→ Task to carry out: Transcribe every line of text in the material below, keeping the wording unchanged. Leave the pictures out of your answer.

→ Records to use:
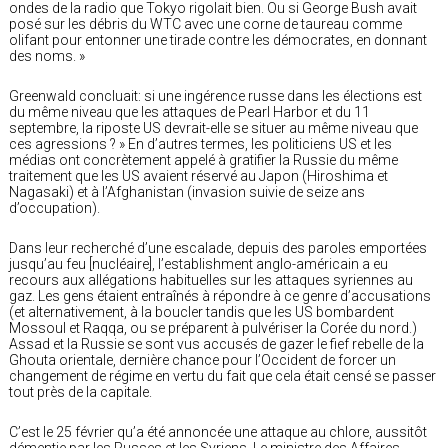
ondes de la radio que Tokyo rigolait bien. Ou si George Bush avait
posé sur les débris du WTC avec une corne de taureau comme
olifant pour entonner une tirade contre les démocrates, en donnant
des noms. »
Greenwald concluait: si une ingérence russe dans les élections est
du même niveau que les attaques de Pearl Harbor et du 11
septembre, la riposte US devrait-elle se situer au même niveau que
ces agressions ? » En d’autres termes, les politiciens US et les
médias ont concrètement appelé à gratifier la Russie du même
traitement que les US avaient réservé au Japon (Hiroshima et
Nagasaki) et à l’Afghanistan (invasion suivie de seize ans
d’occupation).
Dans leur recherché d’une escalade, depuis des paroles emportées
jusqu’au feu [nucléaire], l’establishment anglo-américain a eu
recours aux allégations habituelles sur les attaques syriennes au
gaz. Les gens étaient entraînés à répondre à ce genre d’accusations
(et alternativement, à la boucler tandis que les US bombardent
Mossoul et Raqqa, ou se préparent à pulvériser la Corée du nord.)
Assad et la Russie se sont vus accusés de gazer le fief rebelle de la
Ghouta orientale, dernière chance pour l’Occident de forcer un
changement de régime en vertu du fait que cela était censé se passer
tout près de la capitale.
C’est le 25 février qu’a été annoncée une attaque au chlore, aussitôt
démentie par les Russes et les Syriens. Le ministre des Affaires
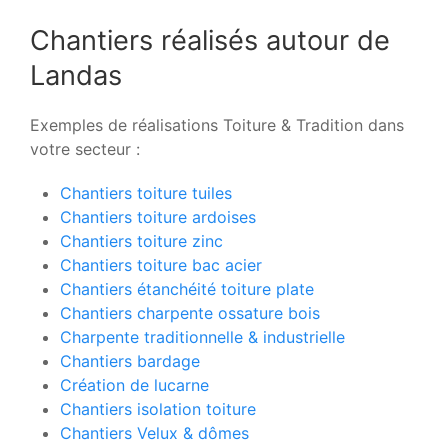
Chantiers réalisés autour de
Landas
Exemples de réalisations Toiture & Tradition dans
votre secteur :
Chantiers toiture tuiles
Chantiers toiture ardoises
Chantiers toiture zinc
Chantiers toiture bac acier
Chantiers étanchéité toiture plate
Chantiers charpente ossature bois
Charpente traditionnelle & industrielle
Chantiers bardage
Création de lucarne
Chantiers isolation toiture
Chantiers Velux & dômes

→ Response area:
ondes de la radio que Tokyo rigolait bien. Ou si George Bush avait
posé sur les débris du WTC avec une corne de taureau comme
olifant pour entonner une tirade contre les démocrates, en donnant
des noms. »
Greenwald concluait: si une ingérence russe dans les élections est
du même niveau que les attaques de Pearl Harbor et du 11
septembre, la riposte US devrait-elle se situer au même niveau que
ces agressions ? » En d’autres termes, les politiciens US et les
médias ont concrètement appelé à gratifier la Russie du même
traitement que les US avaient réservé au Japon (Hiroshima et
Nagasaki) et à l’Afghanistan (invasion suivie de seize ans
d’occupation).
Dans leur recherché d’une escalade, depuis des paroles emportées
jusqu’au feu [nucléaire], l’establishment anglo-américain a eu
recours aux allégations habituelles sur les attaques syriennes au
gaz. Les gens étaient entraînés à répondre à ce genre d’accusations
(et alternativement, à la boucler tandis que les US bombardent
Mossoul et Raqqa, ou se préparent à pulvériser la Corée du nord.)
Assad et la Russie se sont vus accusés de gazer le fief rebelle de la
Ghouta orientale, dernière chance pour l’Occident de forcer un
changement de régime en vertu du fait que cela était censé se passer
tout près de la capitale.
C’est le 25 février qu’a été annoncée une attaque au chlore, aussitôt
démentie par les Russes et les Syriens. Le ministre des Affaires
Chantiers réalisés autour de
Landas
Exemples de réalisations Toiture & Tradition dans
votre secteur :
Chantiers toiture tuiles
Chantiers toiture ardoises
Chantiers toiture zinc
Chantiers toiture bac acier
Chantiers étanchéité toiture plate
Chantiers charpente ossature bois
Charpente traditionnelle & industrielle
Chantiers bardage
Création de lucarne
Chantiers isolation toiture
Chantiers Velux & dômes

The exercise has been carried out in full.